* start Data shown *

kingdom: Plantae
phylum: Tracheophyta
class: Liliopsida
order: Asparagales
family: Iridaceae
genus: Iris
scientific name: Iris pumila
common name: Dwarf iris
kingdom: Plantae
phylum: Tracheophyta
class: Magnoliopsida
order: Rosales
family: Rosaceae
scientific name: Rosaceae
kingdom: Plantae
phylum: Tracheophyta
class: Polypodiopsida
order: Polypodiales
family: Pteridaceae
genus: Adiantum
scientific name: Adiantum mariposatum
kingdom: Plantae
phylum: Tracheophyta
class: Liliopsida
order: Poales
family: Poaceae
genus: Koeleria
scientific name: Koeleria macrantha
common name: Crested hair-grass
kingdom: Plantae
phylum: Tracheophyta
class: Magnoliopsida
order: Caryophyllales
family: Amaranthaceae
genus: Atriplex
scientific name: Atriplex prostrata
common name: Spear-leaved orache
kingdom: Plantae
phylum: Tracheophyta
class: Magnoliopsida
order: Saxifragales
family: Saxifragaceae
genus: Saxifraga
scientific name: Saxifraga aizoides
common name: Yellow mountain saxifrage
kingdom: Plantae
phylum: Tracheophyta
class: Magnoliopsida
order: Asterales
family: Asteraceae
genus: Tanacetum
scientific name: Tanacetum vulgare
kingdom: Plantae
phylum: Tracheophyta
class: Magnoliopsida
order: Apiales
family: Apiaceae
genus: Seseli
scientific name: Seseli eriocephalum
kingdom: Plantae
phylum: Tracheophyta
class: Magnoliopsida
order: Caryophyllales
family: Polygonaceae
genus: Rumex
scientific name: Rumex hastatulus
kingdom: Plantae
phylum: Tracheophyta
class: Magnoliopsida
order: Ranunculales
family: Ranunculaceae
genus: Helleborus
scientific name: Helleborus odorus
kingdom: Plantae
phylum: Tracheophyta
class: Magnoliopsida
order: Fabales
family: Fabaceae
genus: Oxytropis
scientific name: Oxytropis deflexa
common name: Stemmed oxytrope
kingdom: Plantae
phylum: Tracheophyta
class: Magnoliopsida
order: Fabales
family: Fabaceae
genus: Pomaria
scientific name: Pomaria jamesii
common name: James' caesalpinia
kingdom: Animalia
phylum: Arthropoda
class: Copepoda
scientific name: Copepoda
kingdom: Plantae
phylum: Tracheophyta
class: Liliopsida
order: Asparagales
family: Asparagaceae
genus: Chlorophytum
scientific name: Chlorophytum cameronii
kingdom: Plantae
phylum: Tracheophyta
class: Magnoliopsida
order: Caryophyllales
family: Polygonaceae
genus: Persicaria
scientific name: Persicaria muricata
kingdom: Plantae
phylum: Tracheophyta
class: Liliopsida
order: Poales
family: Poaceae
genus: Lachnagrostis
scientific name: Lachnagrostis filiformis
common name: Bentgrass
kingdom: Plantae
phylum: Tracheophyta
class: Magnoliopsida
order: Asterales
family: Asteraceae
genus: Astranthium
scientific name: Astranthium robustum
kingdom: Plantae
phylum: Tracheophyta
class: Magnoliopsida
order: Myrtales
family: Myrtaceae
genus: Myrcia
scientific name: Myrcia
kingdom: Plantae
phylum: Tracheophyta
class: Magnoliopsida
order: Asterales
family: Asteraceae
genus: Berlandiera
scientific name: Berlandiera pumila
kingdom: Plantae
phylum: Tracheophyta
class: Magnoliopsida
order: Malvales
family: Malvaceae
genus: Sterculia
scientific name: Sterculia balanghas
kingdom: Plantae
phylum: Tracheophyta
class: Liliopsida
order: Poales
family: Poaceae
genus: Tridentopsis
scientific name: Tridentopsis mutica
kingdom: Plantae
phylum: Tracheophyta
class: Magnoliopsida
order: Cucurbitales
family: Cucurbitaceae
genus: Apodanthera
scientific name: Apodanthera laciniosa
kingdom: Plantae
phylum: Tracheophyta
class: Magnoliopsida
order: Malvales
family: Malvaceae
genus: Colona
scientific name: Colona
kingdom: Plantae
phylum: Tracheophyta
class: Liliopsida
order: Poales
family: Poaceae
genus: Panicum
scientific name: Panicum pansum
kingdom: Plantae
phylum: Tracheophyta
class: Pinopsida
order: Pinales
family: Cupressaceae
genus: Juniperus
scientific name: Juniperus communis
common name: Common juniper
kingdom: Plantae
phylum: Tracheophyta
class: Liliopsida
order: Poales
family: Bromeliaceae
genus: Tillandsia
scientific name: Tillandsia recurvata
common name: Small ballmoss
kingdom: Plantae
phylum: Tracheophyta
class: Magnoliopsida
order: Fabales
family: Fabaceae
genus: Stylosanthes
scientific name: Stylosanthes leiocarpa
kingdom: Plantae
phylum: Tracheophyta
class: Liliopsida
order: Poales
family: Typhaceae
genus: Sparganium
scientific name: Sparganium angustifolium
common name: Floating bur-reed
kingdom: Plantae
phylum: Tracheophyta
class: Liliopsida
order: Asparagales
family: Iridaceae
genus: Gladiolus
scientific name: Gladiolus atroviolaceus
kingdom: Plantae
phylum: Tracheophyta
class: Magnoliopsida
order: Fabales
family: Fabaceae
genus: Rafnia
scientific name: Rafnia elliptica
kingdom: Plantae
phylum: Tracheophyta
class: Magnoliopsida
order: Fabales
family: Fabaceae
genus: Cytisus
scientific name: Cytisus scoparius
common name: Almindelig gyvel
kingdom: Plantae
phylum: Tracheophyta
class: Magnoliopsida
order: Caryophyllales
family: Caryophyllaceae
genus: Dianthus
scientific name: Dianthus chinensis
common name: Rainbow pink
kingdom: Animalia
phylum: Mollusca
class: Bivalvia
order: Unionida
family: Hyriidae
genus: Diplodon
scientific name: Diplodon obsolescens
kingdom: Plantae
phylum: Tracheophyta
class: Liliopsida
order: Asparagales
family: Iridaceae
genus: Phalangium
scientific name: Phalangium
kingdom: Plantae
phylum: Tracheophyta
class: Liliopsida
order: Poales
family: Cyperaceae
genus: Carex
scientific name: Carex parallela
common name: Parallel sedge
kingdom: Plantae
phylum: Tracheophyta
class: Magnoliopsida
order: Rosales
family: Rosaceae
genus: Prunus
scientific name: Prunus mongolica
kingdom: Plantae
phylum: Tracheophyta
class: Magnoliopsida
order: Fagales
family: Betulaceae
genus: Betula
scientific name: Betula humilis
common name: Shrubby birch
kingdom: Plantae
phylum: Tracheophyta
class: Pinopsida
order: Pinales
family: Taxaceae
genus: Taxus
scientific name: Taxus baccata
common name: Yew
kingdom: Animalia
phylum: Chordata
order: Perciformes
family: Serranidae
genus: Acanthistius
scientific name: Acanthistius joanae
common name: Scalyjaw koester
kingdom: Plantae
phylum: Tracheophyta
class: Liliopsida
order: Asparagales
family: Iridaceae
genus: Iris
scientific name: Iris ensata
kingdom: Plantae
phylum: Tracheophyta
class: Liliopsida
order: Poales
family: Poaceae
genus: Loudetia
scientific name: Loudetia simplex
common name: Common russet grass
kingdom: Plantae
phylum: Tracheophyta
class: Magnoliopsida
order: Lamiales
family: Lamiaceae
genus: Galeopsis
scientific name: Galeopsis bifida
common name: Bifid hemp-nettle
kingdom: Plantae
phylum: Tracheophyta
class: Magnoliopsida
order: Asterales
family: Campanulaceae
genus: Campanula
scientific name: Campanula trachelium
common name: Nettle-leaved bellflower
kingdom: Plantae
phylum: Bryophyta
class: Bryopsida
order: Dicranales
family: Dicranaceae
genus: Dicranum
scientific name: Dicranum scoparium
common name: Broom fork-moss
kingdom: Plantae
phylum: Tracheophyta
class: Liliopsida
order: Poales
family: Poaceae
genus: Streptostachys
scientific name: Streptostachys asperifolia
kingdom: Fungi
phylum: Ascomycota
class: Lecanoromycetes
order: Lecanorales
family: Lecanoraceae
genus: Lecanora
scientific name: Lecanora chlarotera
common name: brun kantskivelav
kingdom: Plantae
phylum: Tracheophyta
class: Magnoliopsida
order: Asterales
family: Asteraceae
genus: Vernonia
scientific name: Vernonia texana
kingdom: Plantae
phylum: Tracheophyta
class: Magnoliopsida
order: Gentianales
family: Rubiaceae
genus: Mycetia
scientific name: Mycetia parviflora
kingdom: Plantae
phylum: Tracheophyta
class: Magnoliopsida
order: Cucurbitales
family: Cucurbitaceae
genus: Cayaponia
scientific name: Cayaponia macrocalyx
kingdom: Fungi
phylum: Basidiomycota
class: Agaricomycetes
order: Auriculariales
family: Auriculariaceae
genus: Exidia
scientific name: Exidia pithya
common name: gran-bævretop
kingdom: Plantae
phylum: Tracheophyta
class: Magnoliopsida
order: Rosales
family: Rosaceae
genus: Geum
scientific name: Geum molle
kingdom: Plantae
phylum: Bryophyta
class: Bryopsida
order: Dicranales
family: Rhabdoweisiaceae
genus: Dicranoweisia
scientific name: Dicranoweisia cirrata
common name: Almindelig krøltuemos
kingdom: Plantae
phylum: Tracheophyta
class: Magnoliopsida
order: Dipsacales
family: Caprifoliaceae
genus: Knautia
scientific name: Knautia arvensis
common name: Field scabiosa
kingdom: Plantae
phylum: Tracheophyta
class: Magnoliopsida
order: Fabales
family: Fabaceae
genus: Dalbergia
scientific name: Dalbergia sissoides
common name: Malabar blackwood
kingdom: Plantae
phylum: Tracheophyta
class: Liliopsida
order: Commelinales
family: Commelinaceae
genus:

* end Data shown *

## Directive
Convert the lines of the material above into a numbered list, from the line containing "genus: Lecanora" up to and including the line containing "scientific name: Knautia arvensis". Leave out any blank lines.

## Answer to the exercise
1. genus: Lecanora
2. scientific name: Lecanora chlarotera
3. common name: brun kantskivelav
4. kingdom: Plantae
5. phylum: Tracheophyta
6. class: Magnoliopsida
7. order: Asterales
8. family: Asteraceae
9. genus: Vernonia
10. scientific name: Vernonia texana
11. kingdom: Plantae
12. phylum: Tracheophyta
13. class: Magnoliopsida
14. order: Gentianales
15. family: Rubiaceae
16. genus: Mycetia
17. scientific name: Mycetia parviflora
18. kingdom: Plantae
19. phylum: Tracheophyta
20. class: Magnoliopsida
21. order: Cucurbitales
22. family: Cucurbitaceae
23. genus: Cayaponia
24. scientific name: Cayaponia macrocalyx
25. kingdom: Fungi
26. phylum: Basidiomycota
27. class: Agaricomycetes
28. order: Auriculariales
29. family: Auriculariaceae
30. genus: Exidia
31. scientific name: Exidia pithya
32. common name: gran-bævretop
33. kingdom: Plantae
34. phylum: Tracheophyta
35. class: Magnoliopsida
36. order: Rosales
37. family: Rosaceae
38. genus: Geum
39. scientific name: Geum molle
40. kingdom: Plantae
41. phylum: Bryophyta
42. class: Bryopsida
43. order: Dicranales
44. family: Rhabdoweisiaceae
45. genus: Dicranoweisia
46. scientific name: Dicranoweisia cirrata
47. common name: Almindelig krøltuemos
48. kingdom: Plantae
49. phylum: Tracheophyta
50. class: Magnoliopsida
51. order: Dipsacales
52. family: Caprifoliaceae
53. genus: Knautia
54. scientific name: Knautia arvensis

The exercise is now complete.